» WORK ORDER 1
Please render the records as a Markdown table with the columns Row and Line, giving one row per line and leaving out blank lines. Start at the first line of the records and stop after the line that contains "audio, visual and".

» EXCERPT
Showing posts with label vacation. Show all posts
Showing posts with label vacation. Show all posts

Friday, June 18, 2010

Things that dominate my current life ...

Hair

In the past four years of my college life, this mane of mine has grown and fallen with each passing season, the amount of shampoo, oil and conditioners that have been emptied for this noble cause are inumerable and yet the problem is incurable. The problem of making my hair straight and silky, just like every other chinki's. Yes, I have straightened my hair once in my high school days and a few guys did say that I looked 'hot', I begged to differ.

Corel Draw

Discovering this miraculous tool of creating small sized imagination into huge posters smashed upon my forehead the day I realised for the umpteenth time that when the going gets tough, I must get going. Disgusted by the complexity of Photoshop, I found a home in Corel that has given me the best results till today and has never ceased to surprise me everytime I open it (or everytime it crashes). For those who never knew what designing is, I suggest you look into it to discover the hidden workaholic in you.

Porcupine Tree

This band in my head always seemed to be a band that comes for folk festivals on special occassions and played to disintereted/idle groups of people but frankly, they have created music so much in the last decade that their songs play to this very moment as I write this. I am priviliged to have travelled 2000kms to see them play live and although I distinctly remember having a horrible cold while screaming out their name, I wont forget that fleeting moment where I was one with them.

Subway Sandwiches

They came to my life as filth and food for the sick but as I grew out of the garbage in the mess, I found new love in the sandwiches of New York, the number of permutations one can have with vegetables, sauces, meats and breads. Phenomenal. I might have more than a 100 subs in the past 3 months now. I even went on a subway diet once to see if it really worked, but I realised that ordering pizza side by side might just not help.

» ENTRIES SUPPLIED

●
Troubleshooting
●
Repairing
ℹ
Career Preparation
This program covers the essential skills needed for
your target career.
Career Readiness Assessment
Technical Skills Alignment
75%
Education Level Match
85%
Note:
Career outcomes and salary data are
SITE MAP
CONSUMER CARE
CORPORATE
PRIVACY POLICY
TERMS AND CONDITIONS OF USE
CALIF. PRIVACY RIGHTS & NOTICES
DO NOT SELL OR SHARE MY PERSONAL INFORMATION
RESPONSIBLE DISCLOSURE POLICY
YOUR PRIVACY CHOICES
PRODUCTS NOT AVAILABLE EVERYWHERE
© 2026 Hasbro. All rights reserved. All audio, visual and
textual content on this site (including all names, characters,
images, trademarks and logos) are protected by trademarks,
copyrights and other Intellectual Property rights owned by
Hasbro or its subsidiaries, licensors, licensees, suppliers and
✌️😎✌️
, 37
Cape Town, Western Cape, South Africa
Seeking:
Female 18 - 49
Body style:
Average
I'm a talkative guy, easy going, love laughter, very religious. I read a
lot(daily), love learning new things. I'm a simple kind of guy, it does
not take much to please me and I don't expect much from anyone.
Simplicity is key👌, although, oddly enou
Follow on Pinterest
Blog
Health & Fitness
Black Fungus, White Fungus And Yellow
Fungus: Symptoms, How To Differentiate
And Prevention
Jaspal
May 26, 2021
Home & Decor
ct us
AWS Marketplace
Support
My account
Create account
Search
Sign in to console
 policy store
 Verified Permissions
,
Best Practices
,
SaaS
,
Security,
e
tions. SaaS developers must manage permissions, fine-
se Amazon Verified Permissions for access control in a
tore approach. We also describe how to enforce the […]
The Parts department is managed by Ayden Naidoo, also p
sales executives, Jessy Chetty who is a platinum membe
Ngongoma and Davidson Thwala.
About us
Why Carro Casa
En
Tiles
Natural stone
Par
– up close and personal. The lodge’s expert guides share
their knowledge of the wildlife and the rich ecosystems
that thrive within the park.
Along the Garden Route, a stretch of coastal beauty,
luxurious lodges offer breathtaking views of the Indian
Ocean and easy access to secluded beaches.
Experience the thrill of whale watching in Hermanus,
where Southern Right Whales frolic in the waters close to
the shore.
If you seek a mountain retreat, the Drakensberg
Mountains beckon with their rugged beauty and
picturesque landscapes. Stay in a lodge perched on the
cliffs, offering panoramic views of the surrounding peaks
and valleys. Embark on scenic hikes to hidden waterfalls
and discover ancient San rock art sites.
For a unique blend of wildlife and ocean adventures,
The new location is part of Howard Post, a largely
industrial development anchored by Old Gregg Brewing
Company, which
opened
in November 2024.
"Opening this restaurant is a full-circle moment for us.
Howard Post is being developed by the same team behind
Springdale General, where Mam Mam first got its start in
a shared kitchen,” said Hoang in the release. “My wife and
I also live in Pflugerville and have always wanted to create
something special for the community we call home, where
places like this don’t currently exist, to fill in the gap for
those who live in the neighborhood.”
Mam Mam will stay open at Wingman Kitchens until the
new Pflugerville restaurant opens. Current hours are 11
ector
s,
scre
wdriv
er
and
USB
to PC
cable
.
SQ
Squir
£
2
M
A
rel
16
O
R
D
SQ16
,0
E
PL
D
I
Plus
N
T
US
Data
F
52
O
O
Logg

» WORK ORDER 2
Write out the blog post from the words "In the past four" through the words "begged to differ.", changing "shampoo" to "soap".

» FINAL ANSWER 1
| Row | Line |
|---|---|
| 1 | ● |
| 2 | Troubleshooting |
| 3 | ● |
| 4 | Repairing |
| 5 | ℹ |
| 6 | Career Preparation |
| 7 | This program covers the essential skills needed for |
| 8 | your target career. |
| 9 | Career Readiness Assessment |
| 10 | Technical Skills Alignment |
| 11 | 75% |
| 12 | Education Level Match |
| 13 | 85% |
| 14 | Note: |
| 15 | Career outcomes and salary data are |
| 16 | SITE MAP |
| 17 | CONSUMER CARE |
| 18 | CORPORATE |
| 19 | PRIVACY POLICY |
| 20 | TERMS AND CONDITIONS OF USE |
| 21 | CALIF. PRIVACY RIGHTS & NOTICES |
| 22 | DO NOT SELL OR SHARE MY PERSONAL INFORMATION |
| 23 | RESPONSIBLE DISCLOSURE POLICY |
| 24 | YOUR PRIVACY CHOICES |
| 25 | PRODUCTS NOT AVAILABLE EVERYWHERE |
| 26 | © 2026 Hasbro. All rights reserved. All audio, visual and |

» FINAL ANSWER 2
In the past four years of my college life, this mane of mine has grown and fallen with each passing season, the amount of soap, oil and conditioners that have been emptied for this noble cause are inumerable and yet the problem is incurable. The problem of making my hair straight and silky, just like every other chinki's. Yes, I have straightened my hair once in my high school days and a few guys did say that I looked 'hot', I begged to differ.